In the dim and distant past (let’s call this 2007!) if you wanted to work with time series, you might have to resort to writing your own time series library. When I say a “time series library”, I’m not really talking about any sophisticated techniques for manipulating time series. Instead, I’m talking about ways of combining time series, joining them, aligning them, resampling them etc. Many of these tasks are not “complicated” but often a necessary part of working with time series.
I remember in those dim and distant days, spending many hours writing a Java based time series, when I was working at Lehman Brothers to do the aforementioned tasks. I’m not sure whether it was the most exciting coding task I’ve ever done, but it was a necessary prerequisite for doing the fun stuff, such as creating a library for running an intraday trading strategy on G10 FX live and also for backtesting it.
These days, if you’re working with time series, you have a lot more help. If we focus on Python there are a plethora of different libraries for dealing with time series (outside of Python you’ll also find many well featured time series libraries such as for R and Julia). So what are the go to libraries for working with time series in Python? I’ve listed a few, and during my Python workshops, I teach folks how to use some of these.
- Pandas – This is by far the most well known library for manipulating and storing time series, and if your dataset is small (ie. sits in memory), it’s great, otherwise you need to batch your computation
- NumPy – NumPy isn’t specifically designed for time series, but in some cases, you might wish to do your computation on NumPy before wrapping it in a pandas DataFrame later, mainly for reasons of performance. Numba is also compatible with NumPy arrays (but it doesn’t work with Pandas), and you can use Numba to speed performance of algorithms.
- Dask – Dask is a flexible library for parallel computing in Python, and it has within it the Dask.DataFrame object, which let’s you do Pandas like time series operations on massive datasets, even if they don’t fit in memory. Dask does all the batch computation for you. There’s also a new service Coiled, which let’s you spin up Dask clusters easily on the cloud.
- Vaex – Like Dask, Vaex allows you to do out-of-core computations on large datasets that don’t fit in memory. It does a lot of cool stuff like memory mapping the data (like kdb+/q) and utilises your memory very efficiently. In my experience it has been super fast, and quite a bit quicker than Dask. However, the API is a bit different to both Dask and Pandas, so it can take a bit more time to get used to (see this Jupyter notebook I wrote on Vaex).
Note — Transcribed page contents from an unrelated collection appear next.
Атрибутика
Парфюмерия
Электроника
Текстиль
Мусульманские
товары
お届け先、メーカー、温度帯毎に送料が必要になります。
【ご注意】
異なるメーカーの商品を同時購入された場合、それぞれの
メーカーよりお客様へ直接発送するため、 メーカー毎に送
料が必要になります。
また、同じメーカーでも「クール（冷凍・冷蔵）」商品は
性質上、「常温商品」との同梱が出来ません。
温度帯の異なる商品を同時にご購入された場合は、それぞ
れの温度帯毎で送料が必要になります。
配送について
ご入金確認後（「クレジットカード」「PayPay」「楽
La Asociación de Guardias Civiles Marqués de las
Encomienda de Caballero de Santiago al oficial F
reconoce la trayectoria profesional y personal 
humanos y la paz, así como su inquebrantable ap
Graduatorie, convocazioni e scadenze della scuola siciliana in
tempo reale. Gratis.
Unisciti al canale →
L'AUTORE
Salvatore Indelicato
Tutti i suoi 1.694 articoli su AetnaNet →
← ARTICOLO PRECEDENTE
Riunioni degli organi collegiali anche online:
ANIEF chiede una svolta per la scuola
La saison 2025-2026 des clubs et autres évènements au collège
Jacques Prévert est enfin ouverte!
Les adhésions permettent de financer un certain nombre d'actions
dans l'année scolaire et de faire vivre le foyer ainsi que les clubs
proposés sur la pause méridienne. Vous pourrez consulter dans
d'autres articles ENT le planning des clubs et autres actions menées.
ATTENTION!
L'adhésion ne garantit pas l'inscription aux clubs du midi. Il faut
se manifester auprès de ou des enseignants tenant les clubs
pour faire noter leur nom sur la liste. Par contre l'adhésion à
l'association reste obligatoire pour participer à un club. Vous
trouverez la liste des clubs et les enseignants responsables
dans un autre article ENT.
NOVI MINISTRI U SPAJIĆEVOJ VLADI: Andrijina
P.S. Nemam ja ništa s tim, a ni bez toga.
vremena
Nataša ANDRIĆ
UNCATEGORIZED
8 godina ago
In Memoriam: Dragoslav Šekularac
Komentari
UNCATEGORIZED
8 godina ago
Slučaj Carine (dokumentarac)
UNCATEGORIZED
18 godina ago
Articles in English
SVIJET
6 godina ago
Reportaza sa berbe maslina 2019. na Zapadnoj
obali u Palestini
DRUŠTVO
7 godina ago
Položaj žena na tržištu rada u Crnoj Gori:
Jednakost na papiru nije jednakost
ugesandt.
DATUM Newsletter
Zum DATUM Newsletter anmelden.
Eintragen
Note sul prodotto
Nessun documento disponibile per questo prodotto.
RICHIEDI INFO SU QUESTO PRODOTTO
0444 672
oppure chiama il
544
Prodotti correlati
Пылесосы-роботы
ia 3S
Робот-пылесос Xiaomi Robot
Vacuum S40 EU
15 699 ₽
- Datatable – A high performance Python time series database from h2o
- cuDF – This is a GPU accelerated DataFrame
Alternatively, we can also seek to do number crunching for time series within a database, before exporting our aggregated results to Python (often in the form of a Pandas DataFrame). The advantage of this approach is we don’t have the added step of pulling data from the database before processing it. Instead, we process the data close to where it is stored in the database itself. This might be particularly useful for tasks such as cleaning the data and resampling it, and getting it into a more manageable size for Python. However, it is often possible to do a lot more within a database, even running machine learning models, if you’d like (and I’d strongly recommend reading Machine Learning and Big Data with kdb+/q for more information). Here are a few databases which are particularly well suited to time series data (note this isn’t an exhaustive list) below. I’d also recommend looking at this webpage from Mark Litwintschik, where he benchmarks a bunch of these databases (and more) doing queries on the well known NYC taxi rides open dataset.
- kdb+/q – Kx’s database that is used in many sell side eTrading desks that uses the q language
- Shakti – Arthur Whitney, who founded Kx, has recently started another database, which used k
- InfluxDB – an easy to use time series database
- ClickHouse – open source time series database
A lot of the above can also be run on the cloud too. However, there are also a number of cloud specific services that can be used for processing time series.
- Google BigQuery – Google’s cloud based database which can be used with massive datasets
- AWS Athena – This services allows you to do database queries on data stored in S3 buckets (eg. in Parquet files)
- AWS Timestream – AWS new database designed specifically for time series (see this Jupyter notebook I wrote on Timestream).
There are lots of solutions for dealing with time series data if you’re using Python, and the above isn’t even an exhaustive list! We can also use various databases or cloud based solutions to do heavy duty number crunching for us, and then export smaller datasets into Python to do further processing. Precisely which library or technology you use will depend on your dataset and how large it is.